━━━ PROVIDED MATERIAL
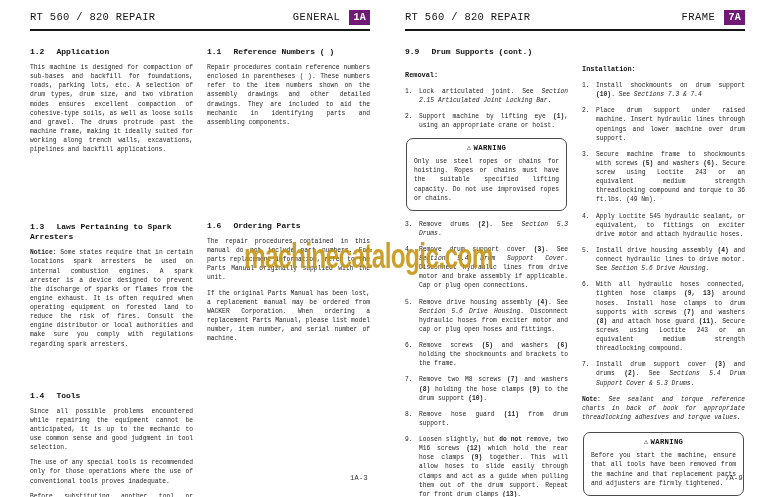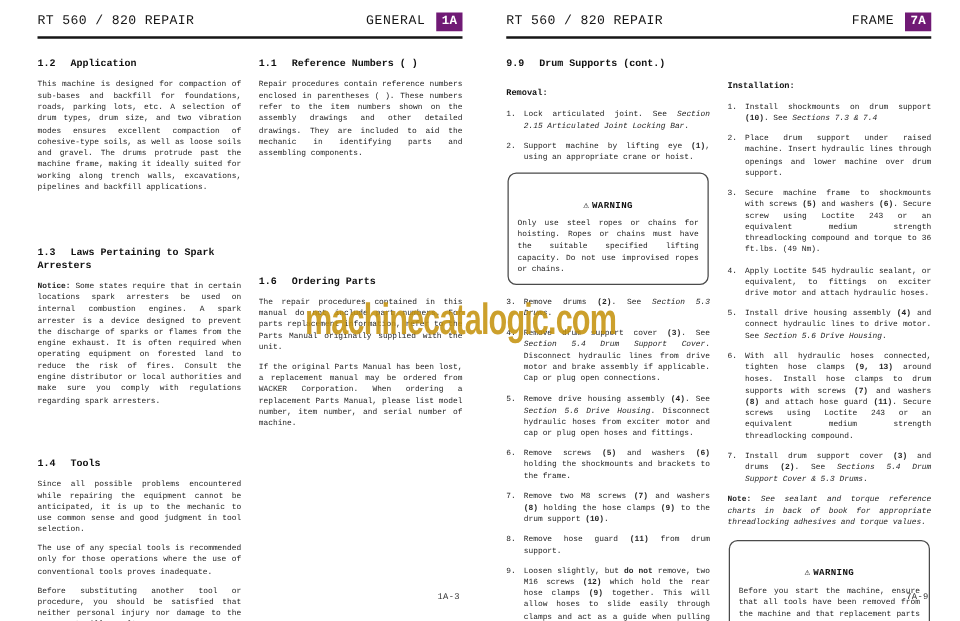--- a/index.html
+++ b/index.html
@@ -26,34 +26,34 @@
     padding:3px 4px 2px;line-height:1;letter-spacing:.3px;
   }
 
   .cols{display:flex;gap:14px;margin-top:16px;}
   .col{width:163px;font-size:6.3px;line-height:1.45;}
 
   .sec-h{font-weight:bold;font-size:8px;line-height:1.25;margin:0 0 6px;color:#111;}
   .sec-num{margin-right:12px;}
   p.body{margin:0 0 6px;text-align:justify;color:#242424;}
 
-  .mt-13{margin-top:44px;}
+  .mt-13{margin-top:68px;}
   .mt-14{margin-top:42px;}
   .mt-16{margin-top:94px;}
 
   .proc-label{font-weight:bold;font-size:6.9px;margin:12px 0 7px;color:#111;}
   .proc-label.first{margin-top:13px;}
 
   .li{display:flex;margin-bottom:7px;}
   .li-num{flex:none;width:14px;}
   .li-text{flex:1;text-align:justify;color:#242424;}
 
   .warning-box{
     border:1px solid #4a4a4a;border-radius:7px;
-    padding:20px 7px 6px;margin:4px 1px 9px;background:#fff;
+    padding:3px 7px 6px;margin:4px 1px 9px;background:#fff;
   }
   .warning-title{
     text-align:center;font-weight:bold;font-size:7.3px;
     margin:1px 0 3px;color:#111;letter-spacing:.3px;
   }
   .warning-icon{font-weight:normal;font-size:7.6px;margin-right:2px;}
   .warning-text{font-size:6.3px;line-height:1.5;text-align:justify;color:#242424;}
 
   .note{margin-top:3px;text-align:justify;color:#242424;}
━━━━━━
REQUIRED ACTION: Each line above that contains the word "label" should be counted, and only the total given.

EXERCISE SOLUTION: 2